The suit seeking the judge’s recusal said a series of rulings by Russell on June 12 marked a reversal in his previous position allowing Screen Capital International to act on behalf of the court-appointed bankruptcy trustee to try and recover assets from the bankrupt companies, including those that had been dispersed to other accounts. Screen Capital International and related parties have filed an appeal of Russell’s June 12 rulings with the federal district court.

Russell, one of the longest serving judges in the federal bankruptcy court, said in making his ruling he saw nothing that would make him step aside. He also said he never actually listened to the tape in question.

Russell also denied a request by Jeffrey Garfinkle, an attorney for Bergstein’s former business partner Ronald Tutor, to place financial sanctions on the Screen Capital International attorneys for having even brought the recusal motion.

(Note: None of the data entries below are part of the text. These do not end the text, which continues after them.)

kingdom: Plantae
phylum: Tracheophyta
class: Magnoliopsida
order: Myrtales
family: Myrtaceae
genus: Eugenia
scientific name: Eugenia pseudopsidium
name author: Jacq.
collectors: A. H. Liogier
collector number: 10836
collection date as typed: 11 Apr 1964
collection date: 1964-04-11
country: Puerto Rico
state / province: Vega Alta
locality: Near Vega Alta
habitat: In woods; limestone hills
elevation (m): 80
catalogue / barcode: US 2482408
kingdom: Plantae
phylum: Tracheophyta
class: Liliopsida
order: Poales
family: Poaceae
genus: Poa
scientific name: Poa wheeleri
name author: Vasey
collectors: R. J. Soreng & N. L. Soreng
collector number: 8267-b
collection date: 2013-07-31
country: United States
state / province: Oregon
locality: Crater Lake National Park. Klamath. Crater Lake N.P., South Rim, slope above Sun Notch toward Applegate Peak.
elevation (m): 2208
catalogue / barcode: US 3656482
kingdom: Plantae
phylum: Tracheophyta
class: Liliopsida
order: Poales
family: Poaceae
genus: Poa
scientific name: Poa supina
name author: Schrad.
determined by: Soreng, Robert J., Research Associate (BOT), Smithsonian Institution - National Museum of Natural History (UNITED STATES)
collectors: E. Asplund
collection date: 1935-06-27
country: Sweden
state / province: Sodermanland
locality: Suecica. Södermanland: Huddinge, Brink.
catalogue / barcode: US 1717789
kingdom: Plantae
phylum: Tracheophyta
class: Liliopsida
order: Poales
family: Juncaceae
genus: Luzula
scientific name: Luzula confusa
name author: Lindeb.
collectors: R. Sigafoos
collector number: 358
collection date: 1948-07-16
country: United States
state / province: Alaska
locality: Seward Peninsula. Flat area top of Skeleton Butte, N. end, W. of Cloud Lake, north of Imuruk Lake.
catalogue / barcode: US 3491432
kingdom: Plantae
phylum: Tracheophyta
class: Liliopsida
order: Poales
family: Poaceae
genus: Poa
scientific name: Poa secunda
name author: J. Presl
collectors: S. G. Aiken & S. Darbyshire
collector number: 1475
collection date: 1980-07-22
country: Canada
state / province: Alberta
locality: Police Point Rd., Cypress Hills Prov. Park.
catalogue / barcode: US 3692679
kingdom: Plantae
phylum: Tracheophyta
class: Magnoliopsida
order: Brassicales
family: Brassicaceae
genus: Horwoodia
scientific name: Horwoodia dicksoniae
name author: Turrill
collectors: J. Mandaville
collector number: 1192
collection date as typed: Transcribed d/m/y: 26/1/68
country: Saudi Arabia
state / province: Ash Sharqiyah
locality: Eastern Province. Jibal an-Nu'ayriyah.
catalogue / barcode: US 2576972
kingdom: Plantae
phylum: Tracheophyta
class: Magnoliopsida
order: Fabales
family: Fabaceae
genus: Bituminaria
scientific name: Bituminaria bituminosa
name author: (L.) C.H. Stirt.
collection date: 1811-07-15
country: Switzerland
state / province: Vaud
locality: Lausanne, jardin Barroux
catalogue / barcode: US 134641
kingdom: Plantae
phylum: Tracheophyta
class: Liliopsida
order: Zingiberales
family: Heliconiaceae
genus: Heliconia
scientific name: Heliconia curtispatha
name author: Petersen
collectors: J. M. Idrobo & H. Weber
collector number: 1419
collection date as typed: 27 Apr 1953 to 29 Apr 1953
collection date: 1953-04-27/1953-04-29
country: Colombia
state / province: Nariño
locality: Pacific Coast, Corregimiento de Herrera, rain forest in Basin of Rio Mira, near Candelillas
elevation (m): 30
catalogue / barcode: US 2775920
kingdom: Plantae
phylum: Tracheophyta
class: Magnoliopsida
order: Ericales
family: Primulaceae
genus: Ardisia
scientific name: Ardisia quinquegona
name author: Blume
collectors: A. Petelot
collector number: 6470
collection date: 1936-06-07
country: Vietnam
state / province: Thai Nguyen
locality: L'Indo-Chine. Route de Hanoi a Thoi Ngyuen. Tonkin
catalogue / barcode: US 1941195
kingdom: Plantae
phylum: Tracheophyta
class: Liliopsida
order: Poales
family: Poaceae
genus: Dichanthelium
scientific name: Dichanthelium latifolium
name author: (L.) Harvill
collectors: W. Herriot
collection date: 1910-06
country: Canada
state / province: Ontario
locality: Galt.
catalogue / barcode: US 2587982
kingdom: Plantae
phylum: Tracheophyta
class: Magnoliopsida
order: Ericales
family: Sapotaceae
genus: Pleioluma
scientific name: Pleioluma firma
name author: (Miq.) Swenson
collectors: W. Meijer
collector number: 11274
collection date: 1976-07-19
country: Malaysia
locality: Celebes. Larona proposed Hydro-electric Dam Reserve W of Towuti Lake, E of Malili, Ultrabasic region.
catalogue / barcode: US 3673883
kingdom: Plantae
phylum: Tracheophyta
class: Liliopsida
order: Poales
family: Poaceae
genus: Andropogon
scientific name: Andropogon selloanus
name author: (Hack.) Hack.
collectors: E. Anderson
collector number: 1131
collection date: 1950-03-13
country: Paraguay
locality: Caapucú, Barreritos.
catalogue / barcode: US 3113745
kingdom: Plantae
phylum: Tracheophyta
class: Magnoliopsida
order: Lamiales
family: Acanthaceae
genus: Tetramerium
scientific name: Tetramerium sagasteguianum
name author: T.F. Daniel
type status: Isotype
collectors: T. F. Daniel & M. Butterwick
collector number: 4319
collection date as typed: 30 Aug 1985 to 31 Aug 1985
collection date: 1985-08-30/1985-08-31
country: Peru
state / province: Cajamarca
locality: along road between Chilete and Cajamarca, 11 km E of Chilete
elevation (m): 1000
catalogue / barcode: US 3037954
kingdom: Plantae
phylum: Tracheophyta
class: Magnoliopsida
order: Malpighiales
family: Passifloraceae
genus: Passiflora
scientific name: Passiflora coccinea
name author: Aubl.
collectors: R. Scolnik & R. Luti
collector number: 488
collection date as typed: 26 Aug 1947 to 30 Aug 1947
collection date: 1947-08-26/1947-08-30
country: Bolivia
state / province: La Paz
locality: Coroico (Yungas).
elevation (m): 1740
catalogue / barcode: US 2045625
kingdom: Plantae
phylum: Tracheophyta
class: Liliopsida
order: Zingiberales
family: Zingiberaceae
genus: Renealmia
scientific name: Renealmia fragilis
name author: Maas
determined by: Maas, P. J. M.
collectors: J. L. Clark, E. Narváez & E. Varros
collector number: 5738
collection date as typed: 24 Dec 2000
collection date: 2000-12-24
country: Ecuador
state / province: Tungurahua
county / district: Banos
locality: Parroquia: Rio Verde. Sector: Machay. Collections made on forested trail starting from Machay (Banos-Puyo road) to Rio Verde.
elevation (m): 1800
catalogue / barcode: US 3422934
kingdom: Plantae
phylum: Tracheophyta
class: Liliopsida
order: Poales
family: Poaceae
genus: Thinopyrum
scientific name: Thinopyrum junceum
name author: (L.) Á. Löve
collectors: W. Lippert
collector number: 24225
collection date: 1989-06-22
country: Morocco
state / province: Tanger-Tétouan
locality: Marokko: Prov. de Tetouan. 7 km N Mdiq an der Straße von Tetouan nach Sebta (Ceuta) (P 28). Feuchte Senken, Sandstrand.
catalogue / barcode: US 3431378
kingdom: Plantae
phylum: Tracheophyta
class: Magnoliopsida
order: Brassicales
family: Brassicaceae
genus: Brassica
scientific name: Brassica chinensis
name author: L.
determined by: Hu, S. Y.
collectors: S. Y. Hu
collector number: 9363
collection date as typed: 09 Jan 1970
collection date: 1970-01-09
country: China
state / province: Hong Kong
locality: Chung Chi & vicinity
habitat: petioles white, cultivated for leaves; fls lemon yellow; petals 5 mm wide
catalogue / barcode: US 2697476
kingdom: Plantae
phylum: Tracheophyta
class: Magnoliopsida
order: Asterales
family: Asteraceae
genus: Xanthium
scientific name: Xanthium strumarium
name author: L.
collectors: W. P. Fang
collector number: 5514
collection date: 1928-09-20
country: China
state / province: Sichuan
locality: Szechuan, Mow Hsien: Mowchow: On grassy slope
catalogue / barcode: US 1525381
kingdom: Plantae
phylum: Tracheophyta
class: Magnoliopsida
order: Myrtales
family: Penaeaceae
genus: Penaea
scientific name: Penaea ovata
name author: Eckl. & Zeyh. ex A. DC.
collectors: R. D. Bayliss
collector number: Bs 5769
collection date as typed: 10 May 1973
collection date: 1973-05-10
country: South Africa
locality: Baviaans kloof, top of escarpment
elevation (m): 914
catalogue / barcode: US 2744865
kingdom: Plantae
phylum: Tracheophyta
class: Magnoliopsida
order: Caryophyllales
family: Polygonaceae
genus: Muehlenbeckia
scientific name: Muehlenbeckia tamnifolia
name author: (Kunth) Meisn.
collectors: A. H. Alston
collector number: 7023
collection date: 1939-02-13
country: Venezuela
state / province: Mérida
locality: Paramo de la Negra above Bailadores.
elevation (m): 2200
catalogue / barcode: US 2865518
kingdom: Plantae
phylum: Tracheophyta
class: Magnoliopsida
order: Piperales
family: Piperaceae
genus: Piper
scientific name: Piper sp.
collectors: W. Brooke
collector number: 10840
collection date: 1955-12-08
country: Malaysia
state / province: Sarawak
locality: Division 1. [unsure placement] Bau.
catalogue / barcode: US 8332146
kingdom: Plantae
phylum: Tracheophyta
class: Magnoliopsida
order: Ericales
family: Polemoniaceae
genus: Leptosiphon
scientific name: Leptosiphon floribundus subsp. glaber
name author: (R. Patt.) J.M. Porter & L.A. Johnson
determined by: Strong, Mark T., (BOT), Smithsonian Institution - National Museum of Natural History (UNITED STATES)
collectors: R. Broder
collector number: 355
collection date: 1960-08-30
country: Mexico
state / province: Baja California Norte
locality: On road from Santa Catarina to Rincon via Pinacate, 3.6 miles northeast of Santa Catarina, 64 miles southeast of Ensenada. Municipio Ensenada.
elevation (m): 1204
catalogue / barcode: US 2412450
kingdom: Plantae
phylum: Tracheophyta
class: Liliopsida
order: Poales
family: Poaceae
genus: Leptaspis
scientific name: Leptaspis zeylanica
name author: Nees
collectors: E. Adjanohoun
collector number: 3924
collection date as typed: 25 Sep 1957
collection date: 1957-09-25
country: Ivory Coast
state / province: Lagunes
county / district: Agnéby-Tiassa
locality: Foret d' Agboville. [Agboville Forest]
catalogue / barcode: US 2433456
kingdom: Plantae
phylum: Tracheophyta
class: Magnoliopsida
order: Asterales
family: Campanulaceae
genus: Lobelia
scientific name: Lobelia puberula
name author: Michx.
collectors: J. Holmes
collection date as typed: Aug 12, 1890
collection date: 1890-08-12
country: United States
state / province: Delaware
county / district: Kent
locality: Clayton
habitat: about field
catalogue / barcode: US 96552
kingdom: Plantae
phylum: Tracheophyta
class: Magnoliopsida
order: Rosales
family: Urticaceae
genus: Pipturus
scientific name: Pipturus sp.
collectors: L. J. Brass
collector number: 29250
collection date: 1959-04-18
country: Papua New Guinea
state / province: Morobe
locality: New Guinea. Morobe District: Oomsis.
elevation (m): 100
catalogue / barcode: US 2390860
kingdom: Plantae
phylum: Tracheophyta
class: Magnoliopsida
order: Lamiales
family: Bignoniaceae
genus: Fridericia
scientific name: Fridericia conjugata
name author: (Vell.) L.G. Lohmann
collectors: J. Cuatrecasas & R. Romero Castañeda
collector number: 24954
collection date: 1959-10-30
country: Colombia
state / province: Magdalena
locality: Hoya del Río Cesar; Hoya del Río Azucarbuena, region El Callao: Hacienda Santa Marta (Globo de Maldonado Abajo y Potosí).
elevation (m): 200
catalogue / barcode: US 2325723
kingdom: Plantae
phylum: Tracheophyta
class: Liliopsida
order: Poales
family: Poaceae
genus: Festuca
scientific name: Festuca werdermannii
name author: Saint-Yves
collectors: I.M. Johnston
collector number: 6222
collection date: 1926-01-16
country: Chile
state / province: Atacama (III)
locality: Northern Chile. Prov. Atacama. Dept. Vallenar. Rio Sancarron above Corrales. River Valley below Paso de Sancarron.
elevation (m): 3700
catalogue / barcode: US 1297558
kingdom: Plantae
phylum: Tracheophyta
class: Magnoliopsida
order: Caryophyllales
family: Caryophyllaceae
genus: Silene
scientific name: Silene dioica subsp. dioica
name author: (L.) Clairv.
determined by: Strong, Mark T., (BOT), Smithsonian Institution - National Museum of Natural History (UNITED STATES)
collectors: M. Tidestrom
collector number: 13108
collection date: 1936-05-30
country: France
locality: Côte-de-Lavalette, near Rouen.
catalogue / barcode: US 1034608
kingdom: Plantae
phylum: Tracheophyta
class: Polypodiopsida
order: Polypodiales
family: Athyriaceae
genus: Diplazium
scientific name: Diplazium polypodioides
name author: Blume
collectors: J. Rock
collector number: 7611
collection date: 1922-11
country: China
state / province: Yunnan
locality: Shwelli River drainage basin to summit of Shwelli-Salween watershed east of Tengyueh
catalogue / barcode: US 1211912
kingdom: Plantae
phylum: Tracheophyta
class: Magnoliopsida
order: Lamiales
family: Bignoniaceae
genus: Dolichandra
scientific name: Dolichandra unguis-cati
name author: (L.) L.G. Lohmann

On behalf of Screen Capital International, Molner declined to comment on the ruling. However, he said an appeal of the judge's decision is planned. 

In an article on a website called Splash, Bergstein indicated that the statements heard on the tape are not true, and that he only made them because "he was giving Parmar outlandish misinformation in order to see if it would be leaked to Molner."

An attorney for Bergstein, Alex Weingarten, said he could not confirm that was his client’s intent when he spoke to Parmar.

Weingarten said Judge Russell found that the motion for recusal had been made in bad faith by Molner, who conspired with Parmar to release the tape. “The judge found no merit to any of it,” said Weingarten, adding: “Judge Russell recognized it for exactly what it was -- a desperate attempt by Molner and Aramid to salvage a losing case.”

Weingarten said the release of the tape, which he charges was illegally recorded (something Parmar disputes), was improper because there is an order in a civil case in California involving Bergstein and Molner sealing the tape, meaning it cannot be released.

Parmar is not a party to that case and has said through his attorney he is not subject to that order.

However, Parmar is a party to a separate federal case in New Jersey in which the same recorded phone conversation was entered as part of the discovery process. In that case, Bergstein sought a temporary restraining order to stop the dissemination of that tape or others.

On Sept. 26, U.S. District Court Judge Dolly Gee refused Bergstein’s request for a TRO. In a footnote to her decision, it is noted that in New Jersey “no protective order was in place,” meaning that there was no prohibition to the tape being made public.